→ Task goal: A single number is the answer here: the count of lines in the records below in which the word "Rendered" appears.

→ Task inputs:
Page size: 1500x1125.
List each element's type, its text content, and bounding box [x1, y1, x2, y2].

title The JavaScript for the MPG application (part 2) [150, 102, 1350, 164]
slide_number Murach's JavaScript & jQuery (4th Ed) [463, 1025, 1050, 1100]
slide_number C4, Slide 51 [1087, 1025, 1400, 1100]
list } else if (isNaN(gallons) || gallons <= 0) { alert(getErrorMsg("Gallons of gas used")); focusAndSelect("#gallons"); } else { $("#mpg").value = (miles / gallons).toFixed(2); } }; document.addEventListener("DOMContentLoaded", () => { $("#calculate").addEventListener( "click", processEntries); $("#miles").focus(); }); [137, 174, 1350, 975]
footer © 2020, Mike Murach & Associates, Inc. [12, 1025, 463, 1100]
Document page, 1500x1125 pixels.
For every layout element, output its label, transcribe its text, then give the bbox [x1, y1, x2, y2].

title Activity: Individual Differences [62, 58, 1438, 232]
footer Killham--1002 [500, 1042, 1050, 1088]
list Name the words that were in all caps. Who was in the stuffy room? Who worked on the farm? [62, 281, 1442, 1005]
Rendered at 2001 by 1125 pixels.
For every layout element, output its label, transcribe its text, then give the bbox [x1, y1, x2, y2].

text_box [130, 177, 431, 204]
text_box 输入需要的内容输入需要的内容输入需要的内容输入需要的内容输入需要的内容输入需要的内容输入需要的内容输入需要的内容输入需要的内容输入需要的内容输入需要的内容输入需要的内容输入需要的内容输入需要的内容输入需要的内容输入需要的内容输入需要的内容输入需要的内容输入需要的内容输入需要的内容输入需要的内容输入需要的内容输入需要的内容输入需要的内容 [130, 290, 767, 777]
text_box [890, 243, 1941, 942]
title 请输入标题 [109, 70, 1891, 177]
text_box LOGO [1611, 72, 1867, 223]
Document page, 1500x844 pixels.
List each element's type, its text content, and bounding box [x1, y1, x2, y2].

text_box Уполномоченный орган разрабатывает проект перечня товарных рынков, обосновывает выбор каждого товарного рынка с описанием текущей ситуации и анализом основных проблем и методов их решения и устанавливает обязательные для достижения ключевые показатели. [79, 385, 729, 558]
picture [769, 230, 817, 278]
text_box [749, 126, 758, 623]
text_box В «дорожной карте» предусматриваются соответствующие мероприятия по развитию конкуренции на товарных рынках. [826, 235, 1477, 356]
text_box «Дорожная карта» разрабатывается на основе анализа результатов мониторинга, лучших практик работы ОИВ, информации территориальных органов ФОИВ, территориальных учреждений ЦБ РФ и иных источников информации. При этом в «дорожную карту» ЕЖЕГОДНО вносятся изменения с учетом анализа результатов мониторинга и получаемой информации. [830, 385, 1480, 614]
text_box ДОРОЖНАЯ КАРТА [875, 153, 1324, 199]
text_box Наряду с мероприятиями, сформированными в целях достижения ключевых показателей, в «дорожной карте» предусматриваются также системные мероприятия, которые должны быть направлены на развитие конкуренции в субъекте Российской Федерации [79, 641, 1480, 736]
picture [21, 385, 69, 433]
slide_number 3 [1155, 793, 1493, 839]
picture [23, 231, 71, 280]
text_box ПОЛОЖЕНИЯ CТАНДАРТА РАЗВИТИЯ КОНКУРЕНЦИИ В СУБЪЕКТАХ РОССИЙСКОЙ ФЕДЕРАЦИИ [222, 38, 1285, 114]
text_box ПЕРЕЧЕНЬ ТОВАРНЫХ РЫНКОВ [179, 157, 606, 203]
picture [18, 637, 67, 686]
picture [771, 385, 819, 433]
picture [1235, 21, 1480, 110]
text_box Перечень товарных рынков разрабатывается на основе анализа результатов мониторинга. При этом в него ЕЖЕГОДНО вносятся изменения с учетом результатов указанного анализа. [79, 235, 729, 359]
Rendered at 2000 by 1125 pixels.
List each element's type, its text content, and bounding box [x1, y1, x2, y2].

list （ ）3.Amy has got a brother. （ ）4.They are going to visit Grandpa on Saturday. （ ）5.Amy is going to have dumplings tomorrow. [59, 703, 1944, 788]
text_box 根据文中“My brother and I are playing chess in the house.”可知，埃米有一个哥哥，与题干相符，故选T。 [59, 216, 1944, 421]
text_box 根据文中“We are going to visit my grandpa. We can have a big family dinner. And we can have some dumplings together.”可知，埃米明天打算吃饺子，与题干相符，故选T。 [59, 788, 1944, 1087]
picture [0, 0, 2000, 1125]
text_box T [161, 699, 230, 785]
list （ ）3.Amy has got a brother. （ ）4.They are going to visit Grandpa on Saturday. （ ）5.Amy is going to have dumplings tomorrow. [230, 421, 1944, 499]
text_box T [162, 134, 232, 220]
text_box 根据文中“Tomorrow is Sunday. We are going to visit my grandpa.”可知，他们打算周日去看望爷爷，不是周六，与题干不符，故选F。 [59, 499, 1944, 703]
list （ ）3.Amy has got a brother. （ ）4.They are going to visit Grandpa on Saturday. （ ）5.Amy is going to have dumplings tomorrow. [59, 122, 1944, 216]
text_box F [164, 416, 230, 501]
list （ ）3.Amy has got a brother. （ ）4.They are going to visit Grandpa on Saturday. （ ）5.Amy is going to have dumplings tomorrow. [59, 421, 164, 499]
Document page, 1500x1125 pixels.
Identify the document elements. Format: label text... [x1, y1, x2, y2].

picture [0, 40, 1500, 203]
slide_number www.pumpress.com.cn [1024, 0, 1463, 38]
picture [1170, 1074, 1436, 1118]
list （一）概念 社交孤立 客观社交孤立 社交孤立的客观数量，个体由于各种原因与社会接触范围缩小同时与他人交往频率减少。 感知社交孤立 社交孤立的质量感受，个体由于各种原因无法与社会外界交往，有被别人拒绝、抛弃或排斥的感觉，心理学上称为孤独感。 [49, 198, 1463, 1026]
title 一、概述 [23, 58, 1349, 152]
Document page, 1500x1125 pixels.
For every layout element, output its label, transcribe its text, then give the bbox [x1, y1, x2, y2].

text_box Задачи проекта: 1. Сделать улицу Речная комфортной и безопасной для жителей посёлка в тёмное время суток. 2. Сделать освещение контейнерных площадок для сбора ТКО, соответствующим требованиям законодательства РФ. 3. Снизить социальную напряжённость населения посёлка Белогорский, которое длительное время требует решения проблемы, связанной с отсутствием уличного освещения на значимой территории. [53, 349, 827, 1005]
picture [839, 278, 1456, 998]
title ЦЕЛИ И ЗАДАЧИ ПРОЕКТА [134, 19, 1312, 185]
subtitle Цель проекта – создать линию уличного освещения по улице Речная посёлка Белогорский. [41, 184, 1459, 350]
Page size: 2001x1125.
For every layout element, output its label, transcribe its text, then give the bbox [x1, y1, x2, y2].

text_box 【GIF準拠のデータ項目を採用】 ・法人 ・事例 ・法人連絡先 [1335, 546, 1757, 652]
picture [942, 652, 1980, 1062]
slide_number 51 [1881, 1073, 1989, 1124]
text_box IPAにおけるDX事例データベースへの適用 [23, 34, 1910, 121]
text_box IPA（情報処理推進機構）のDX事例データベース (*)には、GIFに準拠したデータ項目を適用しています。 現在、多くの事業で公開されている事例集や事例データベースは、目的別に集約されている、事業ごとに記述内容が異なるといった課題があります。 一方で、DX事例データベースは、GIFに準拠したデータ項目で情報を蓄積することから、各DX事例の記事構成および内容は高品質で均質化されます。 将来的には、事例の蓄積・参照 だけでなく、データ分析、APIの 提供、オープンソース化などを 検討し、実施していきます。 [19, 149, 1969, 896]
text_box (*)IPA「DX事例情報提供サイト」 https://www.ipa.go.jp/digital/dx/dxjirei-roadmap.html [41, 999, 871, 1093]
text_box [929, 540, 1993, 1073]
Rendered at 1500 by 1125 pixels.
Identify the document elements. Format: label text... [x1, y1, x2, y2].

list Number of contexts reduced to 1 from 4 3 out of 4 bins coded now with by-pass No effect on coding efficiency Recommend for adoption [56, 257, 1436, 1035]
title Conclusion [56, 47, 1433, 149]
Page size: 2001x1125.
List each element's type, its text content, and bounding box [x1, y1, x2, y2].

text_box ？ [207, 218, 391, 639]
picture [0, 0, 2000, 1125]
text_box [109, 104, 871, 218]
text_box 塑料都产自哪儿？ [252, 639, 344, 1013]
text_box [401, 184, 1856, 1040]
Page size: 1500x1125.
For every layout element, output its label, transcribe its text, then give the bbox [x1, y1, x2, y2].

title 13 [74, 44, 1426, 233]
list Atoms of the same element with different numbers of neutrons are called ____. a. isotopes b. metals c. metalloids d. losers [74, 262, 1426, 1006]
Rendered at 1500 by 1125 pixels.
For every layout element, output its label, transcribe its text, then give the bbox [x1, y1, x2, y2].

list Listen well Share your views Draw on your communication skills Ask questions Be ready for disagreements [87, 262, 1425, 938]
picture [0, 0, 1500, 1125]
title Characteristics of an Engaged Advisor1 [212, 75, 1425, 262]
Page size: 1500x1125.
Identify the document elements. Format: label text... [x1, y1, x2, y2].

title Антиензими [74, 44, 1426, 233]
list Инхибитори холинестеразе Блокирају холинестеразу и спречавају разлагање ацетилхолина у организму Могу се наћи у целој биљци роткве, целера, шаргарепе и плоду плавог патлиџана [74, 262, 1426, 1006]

→ Solution: 4